:: WORK INSTRUCTION ::
What is needed is an exact copy of the lines from the start of the records below through the line with "from General Commercial Use Zone (Subzone", without the pictures.

(RECORDS PROVIDED Opens)

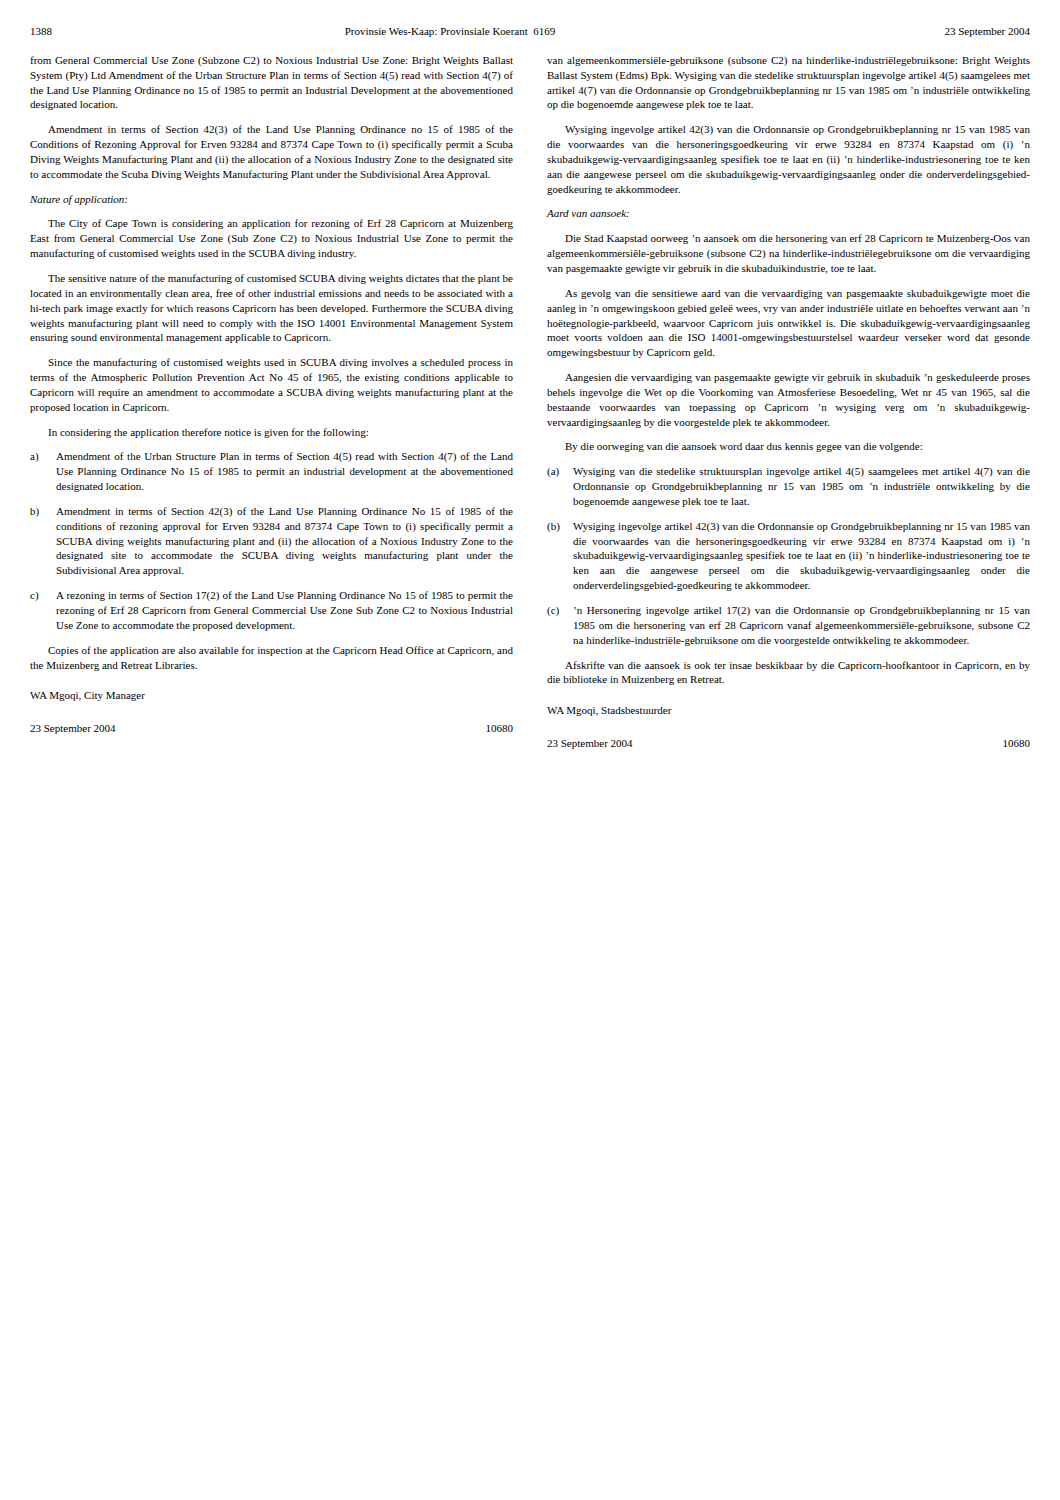1388
Provinsie Wes-Kaap: Provinsiale Koerant 6169
23 September 2004
from General Commercial Use Zone (Subzone C2) to Noxious Industrial Use Zone: Bright Weights Ballast System (Pty) Ltd Amendment of the Urban Structure Plan in terms of Section 4(5) read with Section 4(7) of the Land Use Planning Ordinance no 15 of 1985 to permit an Industrial Development at the abovementioned designated location.
Amendment in terms of Section 42(3) of the Land Use Planning Ordinance no 15 of 1985 of the Conditions of Rezoning Approval for Erven 93284 and 87374 Cape Town to (i) specifically permit a Scuba Diving Weights Manufacturing Plant and (ii) the allocation of a Noxious Industry Zone to the designated site to accommodate the Scuba Diving Weights Manufacturing Plant under the Subdivisional Area Approval.
Nature of application:
The City of Cape Town is considering an application for rezoning of Erf 28 Capricorn at Muizenberg East from General Commercial Use Zone (Sub Zone C2) to Noxious Industrial Use Zone to permit the manufacturing of customised weights used in the SCUBA diving industry.
The sensitive nature of the manufacturing of customised SCUBA diving weights dictates that the plant be located in an environmentally clean area, free of other industrial emissions and needs to be associated with a hi-tech park image exactly for which reasons Capricorn has been developed. Furthermore the SCUBA diving weights manufacturing plant will need to comply with the ISO 14001 Environmental Management System ensuring sound environmental management applicable to Capricorn.
Since the manufacturing of customised weights used in SCUBA diving involves a scheduled process in terms of the Atmospheric Pollution Prevention Act No 45 of 1965, the existing conditions applicable to Capricorn will require an amendment to accommodate a SCUBA diving weights manufacturing plant at the proposed location in Capricorn.
In considering the application therefore notice is given for the following:
a) Amendment of the Urban Structure Plan in terms of Section 4(5) read with Section 4(7) of the Land Use Planning Ordinance No 15 of 1985 to permit an industrial development at the abovementioned designated location.
b) Amendment in terms of Section 42(3) of the Land Use Planning Ordinance No 15 of 1985 of the conditions of rezoning approval for Erven 93284 and 87374 Cape Town to (i) specifically permit a SCUBA diving weights manufacturing plant and (ii) the allocation of a Noxious Industry Zone to the designated site to accommodate the SCUBA diving weights manufacturing plant under the Subdivisional Area approval.
c) A rezoning in terms of Section 17(2) of the Land Use Planning Ordinance No 15 of 1985 to permit the rezoning of Erf 28 Capricorn from General Commercial Use Zone Sub Zone C2 to Noxious Industrial Use Zone to accommodate the proposed development.
Copies of the application are also available for inspection at the Capricorn Head Office at Capricorn, and the Muizenberg and Retreat Libraries.
WA Mgoqi, City Manager
23 September 2004
10680
van algemeenkommersiële-gebruiksone (subsone C2) na hinderlike-industriëlegebruiksone: Bright Weights Ballast System (Edms) Bpk. Wysiging van die stedelike struktuursplan ingevolge artikel 4(5) saamgelees met artikel 4(7) van die Ordonnansie op Grondgebruikbeplanning nr 15 van 1985 om ’n industriële ontwikkeling op die bogenoemde aangewese plek toe te laat.
Wysiging ingevolge artikel 42(3) van die Ordonnansie op Grondgebruikbeplanning nr 15 van 1985 van die voorwaardes van die hersoneringsgoedkeuring vir erwe 93284 en 87374 Kaapstad om (i) ’n skubaduikgewig-vervaardigingsaanleg spesifiek toe te laat en (ii) ’n hinderlike-industriesonering toe te ken aan die aangewese perseel om die skubaduikgewig-vervaardigingsaanleg onder die onderverdelingsgebied-goedkeuring te akkommodeer.
Aard van aansoek:
Die Stad Kaapstad oorweeg ’n aansoek om die hersonering van erf 28 Capricorn te Muizenberg-Oos van algemeenkommersiële-gebruiksone (subsone C2) na hinderlike-industriëlegebruiksone om die vervaardiging van pasgemaakte gewigte vir gebruik in die skubaduikindustrie, toe te laat.
As gevolg van die sensitiewe aard van die vervaardiging van pasgemaakte skubaduikgewigte moet die aanleg in ’n omgewingskoon gebied geleë wees, vry van ander industriële uitlate en behoeftes verwant aan ’n hoëtegnologie-parkbeeld, waarvoor Capricorn juis ontwikkel is. Die skubaduikgewig-vervaardigingsaanleg moet voorts voldoen aan die ISO 14001-omgewingsbestuurstelsel waardeur verseker word dat gesonde omgewingsbestuur by Capricorn geld.
Aangesien die vervaardiging van pasgemaakte gewigte vir gebruik in skubaduik ’n geskeduleerde proses behels ingevolge die Wet op die Voorkoming van Atmosferiese Besoedeling, Wet nr 45 van 1965, sal die bestaande voorwaardes van toepassing op Capricorn ’n wysiging verg om ’n skubaduikgewig-vervaardigingsaanleg by die voorgestelde plek te akkommodeer.
By die oorweging van die aansoek word daar dus kennis gegee van die volgende:
(a) Wysiging van die stedelike struktuursplan ingevolge artikel 4(5) saamgelees met artikel 4(7) van die Ordonnansie op Grondgebruikbeplanning nr 15 van 1985 om ’n industriële ontwikkeling by die bogenoemde aangewese plek toe te laat.
(b) Wysiging ingevolge artikel 42(3) van die Ordonnansie op Grondgebruikbeplanning nr 15 van 1985 van die voorwaardes van die hersoneringsgoedkeuring vir erwe 93284 en 87374 Kaapstad om i) ’n skubaduikgewig-vervaardigingsaanleg spesifiek toe te laat en (ii) ’n hinderlike-industriesonering toe te ken aan die aangewese perseel om die skubaduikgewig-vervaardigingsaanleg onder die onderverdelingsgebied-goedkeuring te akkommodeer.
(c)’n Hersonering ingevolge artikel 17(2) van die Ordonnansie op Grondgebruikbeplanning nr 15 van 1985 om die hersonering van erf 28 Capricorn vanaf algemeenkommersiële-gebruiksone, subsone C2 na hinderlike-industriële-gebruiksone om die voorgestelde ontwikkeling te akkommodeer.
Afskrifte van die aansoek is ook ter insae beskikbaar by die Capricorn-hoofkantoor in Capricorn, en by die biblioteke in Muizenberg en Retreat.
WA Mgoqi, Stadsbestuurder
23 September 2004
10680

(RECORDS PROVIDED Closes)

:: ANSWER BOX ::
1388
Provinsie Wes-Kaap: Provinsiale Koerant 6169
23 September 2004
from General Commercial Use Zone (Subzone C2) to Noxious Industrial Use Zone: Bright Weights Ballast System (Pty) Ltd Amendment of the Urban Structure Plan in terms of Section 4(5) read with Section 4(7) of the Land Use Planning Ordinance no 15 of 1985 to permit an Industrial Development at the abovementioned designated location.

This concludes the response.